[Data records]
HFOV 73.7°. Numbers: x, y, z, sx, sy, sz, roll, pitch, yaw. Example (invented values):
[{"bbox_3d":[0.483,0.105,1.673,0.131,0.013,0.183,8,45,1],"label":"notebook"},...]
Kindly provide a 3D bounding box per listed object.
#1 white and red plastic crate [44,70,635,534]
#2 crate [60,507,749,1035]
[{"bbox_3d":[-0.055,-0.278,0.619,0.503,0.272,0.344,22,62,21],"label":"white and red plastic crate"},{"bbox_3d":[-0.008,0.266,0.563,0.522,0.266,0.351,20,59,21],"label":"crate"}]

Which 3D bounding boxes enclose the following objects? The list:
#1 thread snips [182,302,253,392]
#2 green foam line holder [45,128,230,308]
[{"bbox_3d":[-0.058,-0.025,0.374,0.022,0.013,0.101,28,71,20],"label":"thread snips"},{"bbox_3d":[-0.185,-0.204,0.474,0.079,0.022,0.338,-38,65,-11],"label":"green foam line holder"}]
[/Data records]
[Data records]
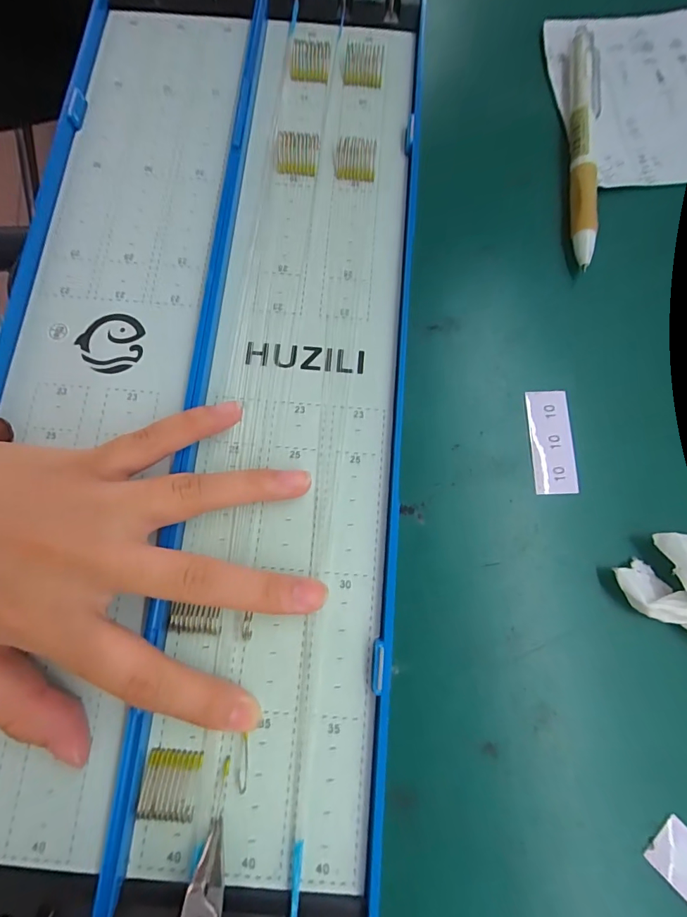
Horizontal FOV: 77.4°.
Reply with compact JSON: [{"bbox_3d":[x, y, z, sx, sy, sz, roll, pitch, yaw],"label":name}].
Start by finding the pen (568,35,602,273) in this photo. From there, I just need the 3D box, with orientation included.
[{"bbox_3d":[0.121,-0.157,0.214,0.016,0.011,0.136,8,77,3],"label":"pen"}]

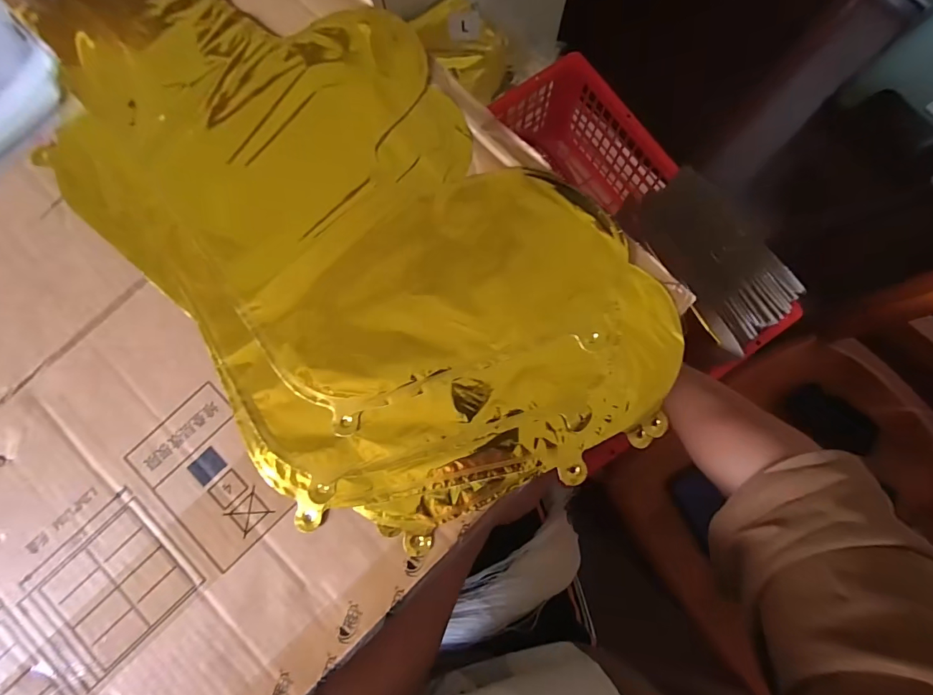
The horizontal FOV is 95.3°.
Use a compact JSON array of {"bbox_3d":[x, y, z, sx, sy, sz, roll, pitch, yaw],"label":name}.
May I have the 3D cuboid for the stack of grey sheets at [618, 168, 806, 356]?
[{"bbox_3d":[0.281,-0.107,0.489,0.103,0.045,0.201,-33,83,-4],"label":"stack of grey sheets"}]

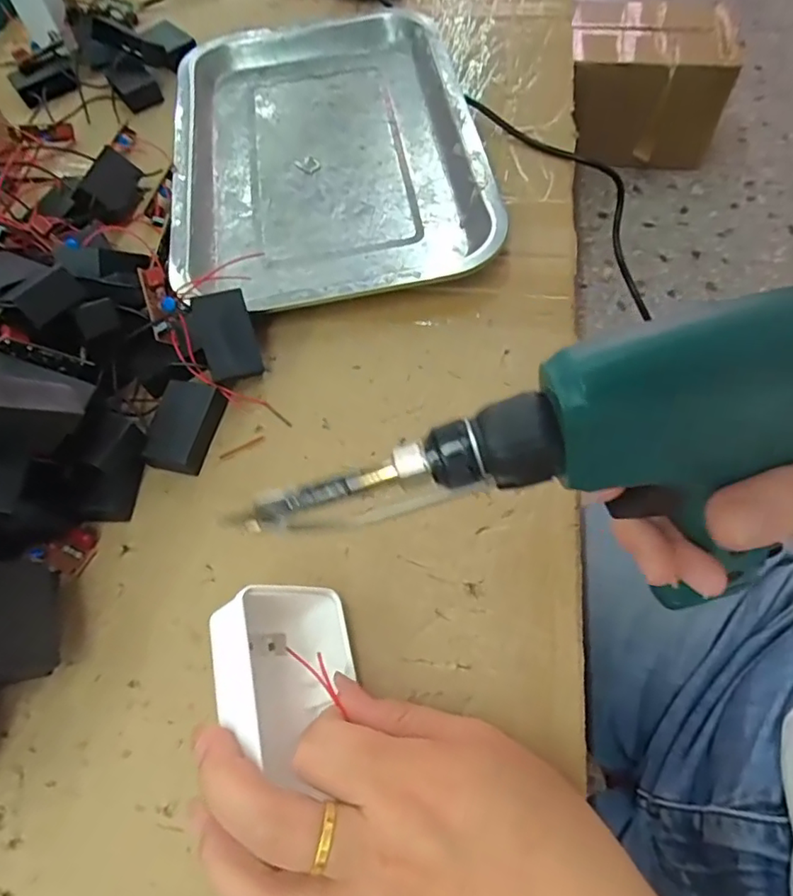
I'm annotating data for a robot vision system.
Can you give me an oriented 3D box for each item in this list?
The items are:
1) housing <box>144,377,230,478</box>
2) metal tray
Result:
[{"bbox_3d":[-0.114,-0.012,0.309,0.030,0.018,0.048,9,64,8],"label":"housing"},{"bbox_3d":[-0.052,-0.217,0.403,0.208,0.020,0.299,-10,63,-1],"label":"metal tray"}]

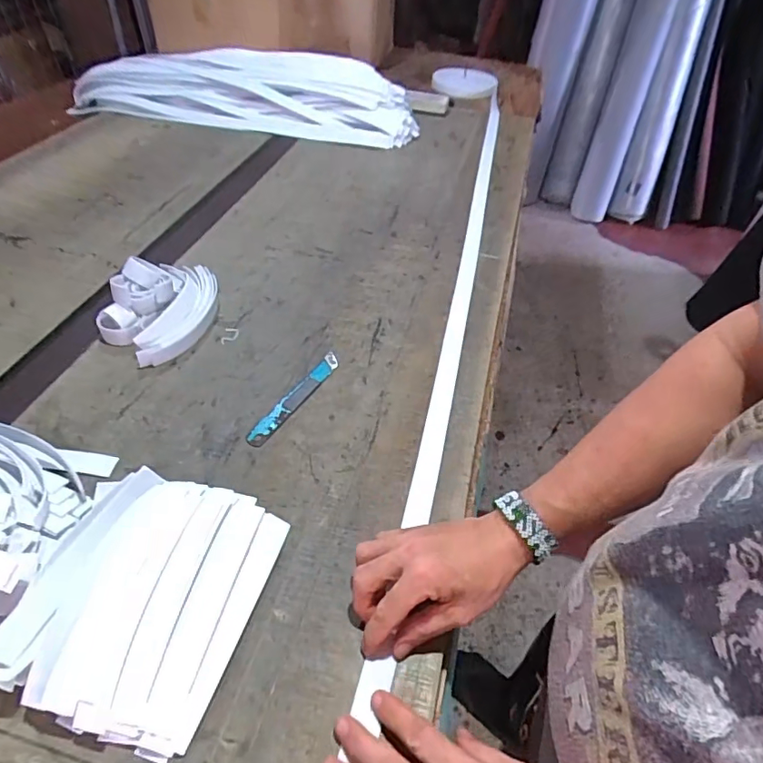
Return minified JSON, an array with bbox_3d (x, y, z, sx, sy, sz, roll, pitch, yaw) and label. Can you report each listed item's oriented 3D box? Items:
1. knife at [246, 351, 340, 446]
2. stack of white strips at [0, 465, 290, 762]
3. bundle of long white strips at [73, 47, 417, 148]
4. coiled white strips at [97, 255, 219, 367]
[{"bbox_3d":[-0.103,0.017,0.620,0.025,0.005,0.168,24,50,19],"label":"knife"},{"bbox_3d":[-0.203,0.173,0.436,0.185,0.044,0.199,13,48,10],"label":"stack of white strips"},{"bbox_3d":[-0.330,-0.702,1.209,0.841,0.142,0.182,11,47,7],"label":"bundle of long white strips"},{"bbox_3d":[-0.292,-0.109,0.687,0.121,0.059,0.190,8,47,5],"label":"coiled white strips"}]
[/Data records]
_What you need to do_
Produce only the lines from the line containing "Return minified JSON, an" through the line containing "3. bundle of", inclusive of both, exactly as they stand in the entries above.

_Exercise answer_
Return minified JSON, an array with bbox_3d (x, y, z, sx, sy, sz, roll, pitch, yaw) and label. Can you report each listed item's oriented 3D box? Items:
1. knife at [246, 351, 340, 446]
2. stack of white strips at [0, 465, 290, 762]
3. bundle of long white strips at [73, 47, 417, 148]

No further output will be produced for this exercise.